## begin THE INPUT

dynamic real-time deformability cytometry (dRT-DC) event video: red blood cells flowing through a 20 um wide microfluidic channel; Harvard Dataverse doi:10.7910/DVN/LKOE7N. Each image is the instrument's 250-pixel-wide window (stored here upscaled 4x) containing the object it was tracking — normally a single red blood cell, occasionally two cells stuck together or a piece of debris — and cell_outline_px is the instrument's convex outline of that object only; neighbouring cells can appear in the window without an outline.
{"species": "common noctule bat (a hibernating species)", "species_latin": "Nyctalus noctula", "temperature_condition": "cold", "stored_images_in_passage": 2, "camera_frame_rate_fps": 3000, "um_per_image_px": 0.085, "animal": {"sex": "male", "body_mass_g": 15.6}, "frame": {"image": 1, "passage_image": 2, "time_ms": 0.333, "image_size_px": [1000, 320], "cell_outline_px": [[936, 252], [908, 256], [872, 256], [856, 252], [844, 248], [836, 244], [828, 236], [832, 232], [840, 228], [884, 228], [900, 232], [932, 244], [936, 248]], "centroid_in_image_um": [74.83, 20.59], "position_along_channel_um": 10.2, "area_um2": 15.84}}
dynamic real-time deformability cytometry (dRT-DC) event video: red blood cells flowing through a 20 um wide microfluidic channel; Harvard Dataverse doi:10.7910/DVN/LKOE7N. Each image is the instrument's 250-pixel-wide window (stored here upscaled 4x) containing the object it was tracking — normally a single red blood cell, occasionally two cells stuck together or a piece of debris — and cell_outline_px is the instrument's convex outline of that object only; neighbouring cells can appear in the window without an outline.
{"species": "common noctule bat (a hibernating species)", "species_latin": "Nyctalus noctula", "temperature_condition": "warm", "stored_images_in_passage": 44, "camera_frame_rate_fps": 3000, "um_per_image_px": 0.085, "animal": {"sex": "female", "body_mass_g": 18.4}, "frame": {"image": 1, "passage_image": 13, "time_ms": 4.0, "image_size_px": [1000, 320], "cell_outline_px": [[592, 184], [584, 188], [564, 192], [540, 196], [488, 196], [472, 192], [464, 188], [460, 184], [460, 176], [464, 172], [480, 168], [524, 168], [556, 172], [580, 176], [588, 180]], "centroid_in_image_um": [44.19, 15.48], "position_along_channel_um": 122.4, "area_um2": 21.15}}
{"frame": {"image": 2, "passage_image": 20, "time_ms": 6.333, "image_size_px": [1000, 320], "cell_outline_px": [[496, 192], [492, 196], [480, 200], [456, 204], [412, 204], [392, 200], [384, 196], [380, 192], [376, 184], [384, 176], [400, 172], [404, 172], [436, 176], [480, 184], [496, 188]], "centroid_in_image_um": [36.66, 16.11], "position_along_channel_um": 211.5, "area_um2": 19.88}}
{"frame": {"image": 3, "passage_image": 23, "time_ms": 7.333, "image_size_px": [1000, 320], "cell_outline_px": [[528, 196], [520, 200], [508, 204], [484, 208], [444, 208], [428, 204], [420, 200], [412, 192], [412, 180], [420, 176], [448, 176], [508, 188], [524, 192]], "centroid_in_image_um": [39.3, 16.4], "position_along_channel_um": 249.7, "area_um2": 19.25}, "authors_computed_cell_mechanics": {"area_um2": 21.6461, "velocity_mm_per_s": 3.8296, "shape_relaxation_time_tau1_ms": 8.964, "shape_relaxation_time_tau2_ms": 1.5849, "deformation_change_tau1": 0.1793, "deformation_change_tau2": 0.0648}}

## end THE INPUT

- _TASK STATEMENT_
Each line of the material should be echoed exactly.

- _REPLY TO THE EXERCISE_
dynamic real-time deformability cytometry (dRT-DC) event video: red blood cells flowing through a 20 um wide microfluidic channel; Harvard Dataverse doi:10.7910/DVN/LKOE7N. Each image is the instrument's 250-pixel-wide window (stored here upscaled 4x) containing the object it was tracking — normally a single red blood cell, occasionally two cells stuck together or a piece of debris — and cell_outline_px is the instrument's convex outline of that object only; neighbouring cells can appear in the window without an outline.
{"species": "common noctule bat (a hibernating species)", "species_latin": "Nyctalus noctula", "temperature_condition": "cold", "stored_images_in_passage": 2, "camera_frame_rate_fps": 3000, "um_per_image_px": 0.085, "animal": {"sex": "male", "body_mass_g": 15.6}, "frame": {"image": 1, "passage_image": 2, "time_ms": 0.333, "image_size_px": [1000, 320], "cell_outline_px": [[936, 252], [908, 256], [872, 256], [856, 252], [844, 248], [836, 244], [828, 236], [832, 232], [840, 228], [884, 228], [900, 232], [932, 244], [936, 248]], "centroid_in_image_um": [74.83, 20.59], "position_along_channel_um": 10.2, "area_um2": 15.84}}
dynamic real-time deformability cytometry (dRT-DC) event video: red blood cells flowing through a 20 um wide microfluidic channel; Harvard Dataverse doi:10.7910/DVN/LKOE7N. Each image is the instrument's 250-pixel-wide window (stored here upscaled 4x) containing the object it was tracking — normally a single red blood cell, occasionally two cells stuck together or a piece of debris — and cell_outline_px is the instrument's convex outline of that object only; neighbouring cells can appear in the window without an outline.
{"species": "common noctule bat (a hibernating species)", "species_latin": "Nyctalus noctula", "temperature_condition": "warm", "stored_images_in_passage": 44, "camera_frame_rate_fps": 3000, "um_per_image_px": 0.085, "animal": {"sex": "female", "body_mass_g": 18.4}, "frame": {"image": 1, "passage_image": 13, "time_ms": 4.0, "image_size_px": [1000, 320], "cell_outline_px": [[592, 184], [584, 188], [564, 192], [540, 196], [488, 196], [472, 192], [464, 188], [460, 184], [460, 176], [464, 172], [480, 168], [524, 168], [556, 172], [580, 176], [588, 180]], "centroid_in_image_um": [44.19, 15.48], "position_along_channel_um": 122.4, "area_um2": 21.15}}
{"frame": {"image": 2, "passage_image": 20, "time_ms": 6.333, "image_size_px": [1000, 320], "cell_outline_px": [[496, 192], [492, 196], [480, 200], [456, 204], [412, 204], [392, 200], [384, 196], [380, 192], [376, 184], [384, 176], [400, 172], [404, 172], [436, 176], [480, 184], [496, 188]], "centroid_in_image_um": [36.66, 16.11], "position_along_channel_um": 211.5, "area_um2": 19.88}}
{"frame": {"image": 3, "passage_image": 23, "time_ms": 7.333, "image_size_px": [1000, 320], "cell_outline_px": [[528, 196], [520, 200], [508, 204], [484, 208], [444, 208], [428, 204], [420, 200], [412, 192], [412, 180], [420, 176], [448, 176], [508, 188], [524, 192]], "centroid_in_image_um": [39.3, 16.4], "position_along_channel_um": 249.7, "area_um2": 19.25}, "authors_computed_cell_mechanics": {"area_um2": 21.6461, "velocity_mm_per_s": 3.8296, "shape_relaxation_time_tau1_ms": 8.964, "shape_relaxation_time_tau2_ms": 1.5849, "deformation_change_tau1": 0.1793, "deformation_change_tau2": 0.0648}}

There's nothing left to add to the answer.